Search the records below for the word "skladovat", then return every line where it appears.

################

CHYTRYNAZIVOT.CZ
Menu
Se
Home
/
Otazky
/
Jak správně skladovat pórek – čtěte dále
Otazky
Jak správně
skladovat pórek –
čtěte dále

################

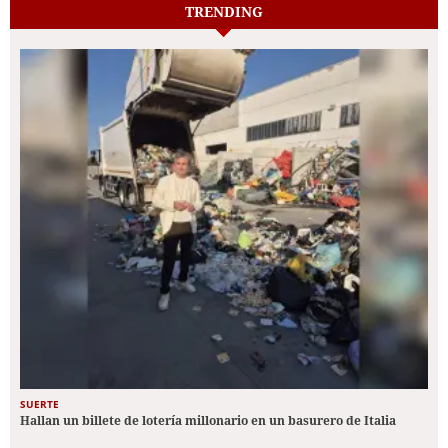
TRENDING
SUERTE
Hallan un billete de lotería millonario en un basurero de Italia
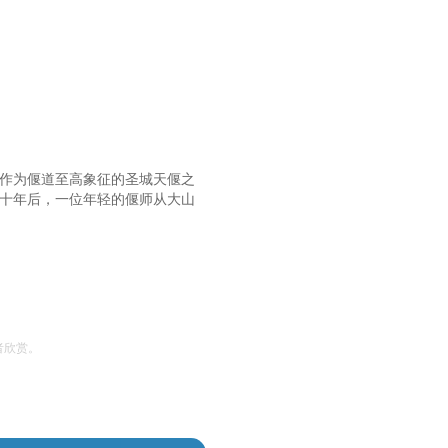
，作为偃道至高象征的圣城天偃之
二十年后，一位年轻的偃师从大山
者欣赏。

################

**ANSWER TO THIS TASK**
Jak správně skladovat pórek – čtěte dále
skladovat pórek –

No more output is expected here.